Dervişoğlu’nun bu iddiası Özel’e de soruldu. Özel, öncelikle konuşmanın yapıldığı sırada orada olmadığını belirtti ve devamında “Beni tanıyan, aramızda abi kardeş hukuku olan birisinin bu kadar yanlış bir bilgiyi grup toplantısı marifetiyle yaymaya katkı sağlaması benim açımdan üzücü oldu. Yine de son sözümüz her zamanki gibi canı sağ olsun” dedi.

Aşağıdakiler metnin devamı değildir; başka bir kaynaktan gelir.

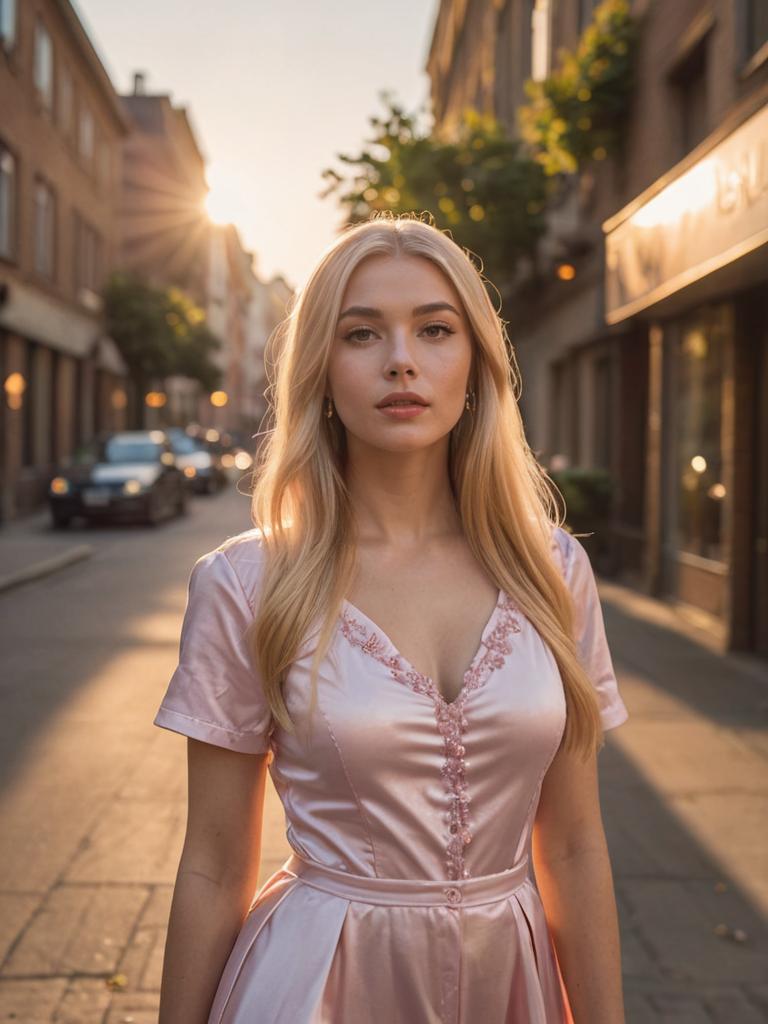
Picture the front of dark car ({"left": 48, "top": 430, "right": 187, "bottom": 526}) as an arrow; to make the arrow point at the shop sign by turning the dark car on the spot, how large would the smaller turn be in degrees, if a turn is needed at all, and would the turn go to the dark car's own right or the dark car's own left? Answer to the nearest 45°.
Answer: approximately 45° to the dark car's own left

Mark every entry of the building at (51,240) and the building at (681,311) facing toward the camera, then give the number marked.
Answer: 0

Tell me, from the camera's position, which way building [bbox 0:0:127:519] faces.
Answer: facing to the right of the viewer

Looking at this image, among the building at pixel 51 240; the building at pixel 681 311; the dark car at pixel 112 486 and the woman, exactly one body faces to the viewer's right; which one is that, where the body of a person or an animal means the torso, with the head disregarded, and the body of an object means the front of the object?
the building at pixel 51 240

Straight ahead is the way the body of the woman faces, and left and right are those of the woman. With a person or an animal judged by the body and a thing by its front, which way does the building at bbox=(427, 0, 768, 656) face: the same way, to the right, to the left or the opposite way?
to the right

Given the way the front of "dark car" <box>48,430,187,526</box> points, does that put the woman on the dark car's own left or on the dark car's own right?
on the dark car's own left

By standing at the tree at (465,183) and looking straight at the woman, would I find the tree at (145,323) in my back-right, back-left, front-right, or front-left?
back-right

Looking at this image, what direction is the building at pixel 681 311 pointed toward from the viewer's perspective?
to the viewer's left

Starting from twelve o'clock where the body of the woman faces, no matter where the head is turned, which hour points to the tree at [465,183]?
The tree is roughly at 6 o'clock from the woman.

“Abla” dediği Akşener’den de sert cevap almıştı

Özel, Dervişoğlu’nun selefi, yani bir önceki lideri olan Meral Akşener’e de “Abla” diye hitap etmiş, ancak bu hitaba karşı sert bir cevap almıştı. Akşener, geçtiğimiz 28 Mart günü parti mensuplarıyla yaptığı iftar programında CHP’ye yönelik “Bana abla mabla demeyin, istemiyorum. Çünkü sizin bana vıcık vıcık riyakarlıkla abla demeniz, beni samimiyetle ablası, kardeşi ve annesi gören milletimize yapılmış koca bir hakarettir” demişti.
Özel ise Akşener’in bu sözlerine cevaben “Sayın Genel Başkan’ıma cevabım iki kelime: Canı sağ olsun. Ablam benim. Eski dosttan düşman olmaz” şeklinde yanıt vermişti.

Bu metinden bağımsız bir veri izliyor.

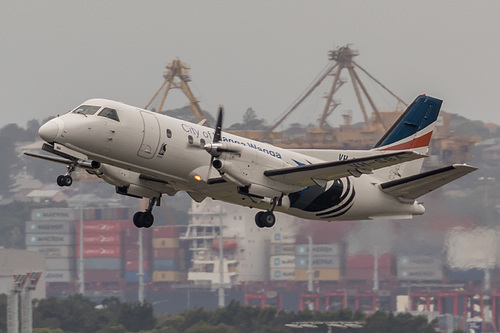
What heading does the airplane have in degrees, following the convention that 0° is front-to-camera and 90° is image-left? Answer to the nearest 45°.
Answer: approximately 45°
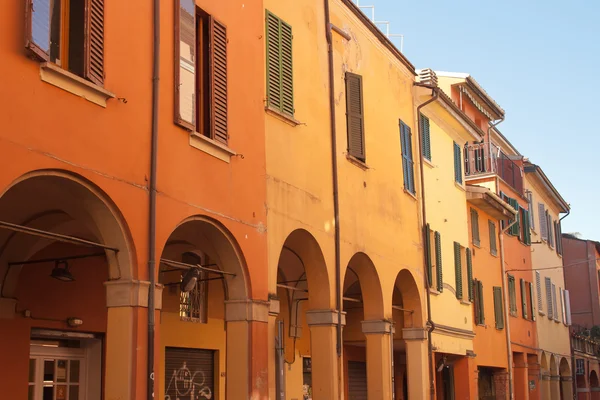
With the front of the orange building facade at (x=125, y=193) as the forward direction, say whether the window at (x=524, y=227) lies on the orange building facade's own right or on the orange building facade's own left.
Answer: on the orange building facade's own left

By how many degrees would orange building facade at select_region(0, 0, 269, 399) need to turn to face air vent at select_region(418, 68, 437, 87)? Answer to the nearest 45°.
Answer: approximately 90° to its left

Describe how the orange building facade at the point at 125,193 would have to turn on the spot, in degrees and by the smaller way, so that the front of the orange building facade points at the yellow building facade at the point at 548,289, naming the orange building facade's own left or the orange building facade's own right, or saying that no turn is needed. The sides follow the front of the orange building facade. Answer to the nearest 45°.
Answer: approximately 90° to the orange building facade's own left

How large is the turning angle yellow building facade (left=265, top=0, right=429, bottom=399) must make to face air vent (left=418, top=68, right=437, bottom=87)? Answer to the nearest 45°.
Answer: approximately 90° to its left

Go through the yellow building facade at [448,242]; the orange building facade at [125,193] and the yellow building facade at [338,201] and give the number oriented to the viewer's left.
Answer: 0

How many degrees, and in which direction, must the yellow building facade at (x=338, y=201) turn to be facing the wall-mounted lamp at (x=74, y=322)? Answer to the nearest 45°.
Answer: approximately 90° to its right

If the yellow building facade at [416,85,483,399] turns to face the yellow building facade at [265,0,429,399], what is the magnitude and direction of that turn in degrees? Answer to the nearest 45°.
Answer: approximately 45° to its right

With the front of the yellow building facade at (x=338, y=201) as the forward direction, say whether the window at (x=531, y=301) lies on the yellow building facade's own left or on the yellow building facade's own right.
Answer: on the yellow building facade's own left

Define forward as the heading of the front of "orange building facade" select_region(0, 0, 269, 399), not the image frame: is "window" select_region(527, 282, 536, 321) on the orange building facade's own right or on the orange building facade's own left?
on the orange building facade's own left

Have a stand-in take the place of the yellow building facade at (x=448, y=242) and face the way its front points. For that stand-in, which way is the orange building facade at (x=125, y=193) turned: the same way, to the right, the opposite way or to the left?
the same way

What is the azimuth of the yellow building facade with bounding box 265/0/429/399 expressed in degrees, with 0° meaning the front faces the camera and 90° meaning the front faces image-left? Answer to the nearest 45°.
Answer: approximately 315°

“Abi”, “Abla” diye seslenmesi garipsendi

Özel’in Dervişoğlu ile aralarında “abi kardeş hukuku” olduğunu söylemesini değerlendiren gazeteci yazar Akın Olgun, yaptığı paylaşımda “Ana muhalefet liderinin, diğer parti liderlerine ‘abi’, ‘abla’ diye seslenmesi, konuşması bana mı tuhaf geliyor? Olacak şey mi siyaset adabı açısından?” diye sordu.

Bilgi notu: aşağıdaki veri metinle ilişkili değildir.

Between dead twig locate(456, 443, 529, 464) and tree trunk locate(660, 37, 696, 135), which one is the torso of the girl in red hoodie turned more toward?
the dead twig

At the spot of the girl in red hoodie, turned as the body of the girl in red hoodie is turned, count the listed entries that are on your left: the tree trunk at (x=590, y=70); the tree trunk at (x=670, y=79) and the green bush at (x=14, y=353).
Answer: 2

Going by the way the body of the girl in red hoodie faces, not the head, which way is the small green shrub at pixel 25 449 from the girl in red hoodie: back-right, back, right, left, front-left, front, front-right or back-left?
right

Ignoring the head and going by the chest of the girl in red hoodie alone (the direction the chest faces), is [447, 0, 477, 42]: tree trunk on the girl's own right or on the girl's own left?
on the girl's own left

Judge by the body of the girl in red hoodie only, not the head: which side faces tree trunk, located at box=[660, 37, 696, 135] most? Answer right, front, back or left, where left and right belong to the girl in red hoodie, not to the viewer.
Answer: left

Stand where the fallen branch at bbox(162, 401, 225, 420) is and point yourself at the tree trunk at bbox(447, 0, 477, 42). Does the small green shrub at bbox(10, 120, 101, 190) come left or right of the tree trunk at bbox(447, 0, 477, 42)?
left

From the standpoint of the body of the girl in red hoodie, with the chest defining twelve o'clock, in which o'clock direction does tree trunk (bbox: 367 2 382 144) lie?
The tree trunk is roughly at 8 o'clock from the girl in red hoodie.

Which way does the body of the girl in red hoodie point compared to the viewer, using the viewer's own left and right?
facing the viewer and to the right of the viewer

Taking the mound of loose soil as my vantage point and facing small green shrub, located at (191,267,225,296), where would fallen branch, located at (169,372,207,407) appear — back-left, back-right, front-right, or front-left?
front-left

İlk olarak İmamoğlu, Akşener’e “Abla” dedi

Söz konusu paylaşımına dair ulaştığımız Olgun, yaptığı değerlendirmede Türkiye’de siyaset aktörlerine “abi”, “abla” seslenişinin yeni bir durum olduğunu belirterek, “Aslında, biz bununla yanılmıyorsam ilk olarak İmamoğlu’nun Akşener’e ‘abla’ diyerek hitap etmesiyle tanışmıştık. Daha sonra bu seslenme halini Özel de gördük” dedi ve şöyle devam etti:

Siyaset dilinde ‘Erdoğanlaşma’nın sonucu

“Cumhuriyet’in siyaset adabının, birbirine seslenme biçiminin, Erdoğan dönemi ile başlayan ‘mahalle’ diline dönüşmesi, aslına bakarsanız içinden geçtiğimiz ve dönüşen rejimin de bir yansıması. Dilde Erdoğanlaşma, onun temsil ettiği siyasetin kendisine ne ölçüde benzediğini de işaret ediyor. Kültürel anlamda, Cumhuriyetin aydınlanma yaklaşımını benimsemiş kesimlere musallat olan bu seslenme tarzı maalesef kültürel anlamda da Erdoğan’ın temsil ettiği sosyolojinin bir zaferi olarak görülebilir.”

“Saygı ölçütü olmaktan çok karşısındakini hakim kabul eden hal”

“Abi, “Abla” seslenişinin aynı zamanda daha baştan eşitliği bozan bir hitabet biçimi olduğuna dikkat çeken Olgun, “Bir saygı ölçütü olmasından çok karşısındakinin hakim olduğunu baştan kabul eden bir hal. İnsan ilişkisinde bu seslenişin elbette bir karşılığı var ama siyasette bunun yerleşmesi, siyaset bilimi açısından da absürt bence” diyerek sözlerini tamamladı.